UM HOMEM HUMANO
Meu avô materno, o velho Guilhermino do Engenho, foi um homem que viveu à frente do seu tempo. Ele mesmo confirmava isto, com uma pontinha de amargura na voz, já beirando os noventa anos, sempre que alguém lhe elogiava a saúde e a lucidez: “- Pena, que só agora o mundo esteja ficando bom de se viver!”
Privilegiado por uma inteligência acima da média, praticamente se alfabetizou sozinho, em páginas de folhetins, nestes brabos sertões mineiros. E, no entanto, falava um português quase castiço, diferenciado pela pronúncia acentuada da letra erre - invariavelmente resvalando a língua pelo céu da boca. Desde os tempos de rapaz (ao pé da letra e da época: mancebo!) sua figura esguia, podendo-se dizer altaneira, fizera corações de moçoilas e donzelas bater descompassadamente. O velho tinha uma bela imagem (e, ainda por cima, era jeitoso com as palavras...) Contava, para nosso espanto, que muitas vezes, nos bailes de então, elas fugiam dele como o Diabo foge da Cruz! É que nunca aprendera dançar, daí lhes pisado doloridamente nos pés... Astucioso, como não havia arrasta pé sem sanfona, comprou uma para que “elas” estivessem ao seu alcance! Porém, foi até o instrumento rasgar o fole, sem que ele tivesse aprendido a dar o primeiro toque! (Talvez esteja aí, uma das explicações porque não toco nem sino de igreja!).
Era um amante da vida. De tudo queria saber o por quê? Adulto, por curiosidade, tornou-se agrimensor prático, sendo seus serviços requisitados para medição de vários latifúndios, existentes aqui, à data. Gostava de lembrar, orgulhoso, a contenda travada com os antigos moradores do Distrito do Engenho do Ribeiro (Município de Bom Despacho, nestas Minas Gerais), que turrões não aceitavam a largura que ele “desperdiçando chão” traçara para as ruas do lugar. Já idoso, gabava-se: “Hoje, as ruas do Engenho são traçadas e mais largas que as do Bom Despacho, por conta da minha teimosia!”
Para ocupar a mente vivaz tinha o hábito de caminhar contando os passos, cronometrando o tempo, estabelecendo distâncias e horários entre os mais diversos pontos de Bom Despacho. Morador de um velho casarão, ao início da Rua Floriano Peixoto, certa vez, seguramente havendo esgotado outros assuntos, virou-se para meu pai (seu genro), lascando uma das suas perguntas típicas: “Ô, Rurick, onde ocê acha que é a metade do caminho, entre o meu portão e a Santa Casa?” Meu pai, que foi sempre um homem prático e franco, sem tempo para minúcias extravagantes, deu o primeiro palpite que lhe veio à cabeça. “Ara, sô Guilhermino, deve ser ali onde a Rua Alferes Tavares cruza com a Avenida São Vicente!” “É lá!” Concordou o sogro, ressalvando. “Mas no meio-fio, do lado direito, de quem desce a rua.” Pois detalhista ao extremo, dizia de si, todo presunçoso: “Conversa minha não dá retoque!”
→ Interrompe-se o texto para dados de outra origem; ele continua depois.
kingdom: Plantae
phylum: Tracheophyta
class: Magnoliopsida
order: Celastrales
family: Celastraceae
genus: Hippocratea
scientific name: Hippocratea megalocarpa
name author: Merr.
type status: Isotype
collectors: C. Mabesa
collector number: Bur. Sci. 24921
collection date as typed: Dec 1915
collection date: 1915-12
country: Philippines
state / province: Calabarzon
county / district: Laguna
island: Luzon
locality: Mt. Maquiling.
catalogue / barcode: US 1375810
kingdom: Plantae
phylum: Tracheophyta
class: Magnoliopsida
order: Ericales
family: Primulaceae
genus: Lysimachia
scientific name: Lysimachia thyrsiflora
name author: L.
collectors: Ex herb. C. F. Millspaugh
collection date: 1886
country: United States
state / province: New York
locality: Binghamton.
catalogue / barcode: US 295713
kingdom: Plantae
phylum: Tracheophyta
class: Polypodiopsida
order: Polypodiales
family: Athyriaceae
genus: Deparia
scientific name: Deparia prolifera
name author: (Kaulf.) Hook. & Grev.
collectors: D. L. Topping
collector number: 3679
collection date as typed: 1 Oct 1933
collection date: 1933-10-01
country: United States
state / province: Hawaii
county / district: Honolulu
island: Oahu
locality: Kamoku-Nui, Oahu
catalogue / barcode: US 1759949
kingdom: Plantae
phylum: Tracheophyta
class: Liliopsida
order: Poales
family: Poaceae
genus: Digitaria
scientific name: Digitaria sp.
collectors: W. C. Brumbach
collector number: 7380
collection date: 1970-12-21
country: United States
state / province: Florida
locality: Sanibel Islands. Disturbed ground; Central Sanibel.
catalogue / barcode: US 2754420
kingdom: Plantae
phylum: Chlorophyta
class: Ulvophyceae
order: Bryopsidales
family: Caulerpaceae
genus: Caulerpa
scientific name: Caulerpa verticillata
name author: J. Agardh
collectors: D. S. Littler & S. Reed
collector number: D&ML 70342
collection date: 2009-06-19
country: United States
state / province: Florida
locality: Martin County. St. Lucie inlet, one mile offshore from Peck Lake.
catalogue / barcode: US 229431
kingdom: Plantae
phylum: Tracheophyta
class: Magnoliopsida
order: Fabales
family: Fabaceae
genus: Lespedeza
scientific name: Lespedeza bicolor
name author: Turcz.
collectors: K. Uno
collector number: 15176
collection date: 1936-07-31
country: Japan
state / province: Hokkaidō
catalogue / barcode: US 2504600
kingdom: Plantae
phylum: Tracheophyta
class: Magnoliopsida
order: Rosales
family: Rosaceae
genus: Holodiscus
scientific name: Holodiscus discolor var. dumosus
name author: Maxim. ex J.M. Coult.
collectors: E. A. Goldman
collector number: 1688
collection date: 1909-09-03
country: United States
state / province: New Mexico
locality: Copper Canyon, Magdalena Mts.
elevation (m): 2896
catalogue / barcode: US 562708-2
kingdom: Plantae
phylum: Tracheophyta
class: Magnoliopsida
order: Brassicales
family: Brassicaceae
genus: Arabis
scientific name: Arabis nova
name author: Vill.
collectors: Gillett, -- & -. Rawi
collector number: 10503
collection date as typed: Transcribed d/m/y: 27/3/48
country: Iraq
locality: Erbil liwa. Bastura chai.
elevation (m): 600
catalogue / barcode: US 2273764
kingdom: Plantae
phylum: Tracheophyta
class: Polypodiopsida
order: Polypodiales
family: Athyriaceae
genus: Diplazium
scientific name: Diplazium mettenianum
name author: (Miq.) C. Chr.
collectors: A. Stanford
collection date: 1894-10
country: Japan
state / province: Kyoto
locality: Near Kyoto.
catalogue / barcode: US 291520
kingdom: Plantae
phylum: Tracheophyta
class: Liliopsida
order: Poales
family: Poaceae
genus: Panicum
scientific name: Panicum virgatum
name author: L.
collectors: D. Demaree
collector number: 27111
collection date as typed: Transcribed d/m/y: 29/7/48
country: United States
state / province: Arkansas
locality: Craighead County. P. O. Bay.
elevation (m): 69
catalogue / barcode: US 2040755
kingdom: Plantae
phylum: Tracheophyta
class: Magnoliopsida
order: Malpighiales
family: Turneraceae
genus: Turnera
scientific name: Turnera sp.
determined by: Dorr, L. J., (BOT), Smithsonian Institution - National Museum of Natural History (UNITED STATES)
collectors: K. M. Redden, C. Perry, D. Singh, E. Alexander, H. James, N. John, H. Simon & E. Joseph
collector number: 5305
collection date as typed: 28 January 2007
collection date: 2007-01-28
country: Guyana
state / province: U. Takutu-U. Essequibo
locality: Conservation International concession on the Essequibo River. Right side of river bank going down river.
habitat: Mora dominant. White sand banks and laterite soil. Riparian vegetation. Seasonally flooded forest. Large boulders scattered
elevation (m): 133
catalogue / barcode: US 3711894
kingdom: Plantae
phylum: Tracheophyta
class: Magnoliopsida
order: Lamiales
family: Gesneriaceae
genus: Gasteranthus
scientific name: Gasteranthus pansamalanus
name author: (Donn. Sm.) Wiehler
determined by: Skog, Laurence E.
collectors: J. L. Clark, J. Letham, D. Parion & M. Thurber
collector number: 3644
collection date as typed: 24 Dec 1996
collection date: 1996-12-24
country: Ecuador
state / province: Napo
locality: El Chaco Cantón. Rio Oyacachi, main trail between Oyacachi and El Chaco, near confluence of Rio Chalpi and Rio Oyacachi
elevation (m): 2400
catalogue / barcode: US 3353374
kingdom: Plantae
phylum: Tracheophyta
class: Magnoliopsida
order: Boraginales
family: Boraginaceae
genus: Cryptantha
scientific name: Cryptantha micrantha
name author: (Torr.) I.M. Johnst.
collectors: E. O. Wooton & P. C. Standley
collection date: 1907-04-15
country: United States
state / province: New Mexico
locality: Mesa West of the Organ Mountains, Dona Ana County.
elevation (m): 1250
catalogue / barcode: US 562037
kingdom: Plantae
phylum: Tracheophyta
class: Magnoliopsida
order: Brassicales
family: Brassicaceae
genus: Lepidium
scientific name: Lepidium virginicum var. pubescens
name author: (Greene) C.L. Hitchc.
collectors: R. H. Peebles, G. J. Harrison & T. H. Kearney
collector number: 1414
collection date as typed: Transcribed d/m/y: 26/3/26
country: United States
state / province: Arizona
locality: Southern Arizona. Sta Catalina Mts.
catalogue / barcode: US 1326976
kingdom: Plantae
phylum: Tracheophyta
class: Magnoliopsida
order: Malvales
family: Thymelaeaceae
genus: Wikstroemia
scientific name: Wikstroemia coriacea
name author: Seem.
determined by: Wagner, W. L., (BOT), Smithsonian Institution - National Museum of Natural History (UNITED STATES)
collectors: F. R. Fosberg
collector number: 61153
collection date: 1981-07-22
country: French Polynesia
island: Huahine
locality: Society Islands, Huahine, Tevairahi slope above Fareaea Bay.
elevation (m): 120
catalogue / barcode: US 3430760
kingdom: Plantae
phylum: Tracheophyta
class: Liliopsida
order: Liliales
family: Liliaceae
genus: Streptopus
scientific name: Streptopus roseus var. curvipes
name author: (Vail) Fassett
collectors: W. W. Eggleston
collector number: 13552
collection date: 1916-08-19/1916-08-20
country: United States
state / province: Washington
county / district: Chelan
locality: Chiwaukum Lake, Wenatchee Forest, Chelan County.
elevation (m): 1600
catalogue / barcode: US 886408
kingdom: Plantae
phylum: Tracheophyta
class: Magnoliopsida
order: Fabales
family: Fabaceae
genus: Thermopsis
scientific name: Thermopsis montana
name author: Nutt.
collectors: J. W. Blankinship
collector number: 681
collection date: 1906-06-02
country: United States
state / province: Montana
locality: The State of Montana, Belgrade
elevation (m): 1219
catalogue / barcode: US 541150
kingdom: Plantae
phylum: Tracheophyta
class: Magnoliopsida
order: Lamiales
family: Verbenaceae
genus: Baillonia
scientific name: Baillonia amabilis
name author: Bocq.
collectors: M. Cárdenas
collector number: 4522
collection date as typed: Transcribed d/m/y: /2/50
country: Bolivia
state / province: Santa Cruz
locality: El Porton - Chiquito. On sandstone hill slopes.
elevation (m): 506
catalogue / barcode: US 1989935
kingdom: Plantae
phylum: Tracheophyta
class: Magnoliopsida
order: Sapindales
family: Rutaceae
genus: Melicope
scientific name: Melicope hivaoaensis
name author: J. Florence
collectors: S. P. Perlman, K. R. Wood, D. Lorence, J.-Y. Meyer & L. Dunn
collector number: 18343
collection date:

A fé religiosa não era arrefecida, conquanto sua discordância com Moisés que - pelo arraigado sentimento de culpa judeu - gravara os Mandamentos iniciados por tantos “Nãos”! Numa roda de homens, em sua casa, quando alguns haviam se excedido nos aperitivos - de que ele fazia uso moderado -, contando vantagens de machos, sem que as esposas, entretidas em conversas na cozinha ouvissem, vovô confidenciou que ao longo da vida conhecera, na acepção bíblica da palavra, trinta e três mulheres! Como animado pelo álcool, alguém duvidou daquele número cabalístico, mais do que das suas puladas de cerca, jocoso o velho justificou-se: “Uai, se Jesus Cristo vivendo trinta e três anos deu-se por satisfeito...?” Desvalido cronista, eu vou dizer mais o quê?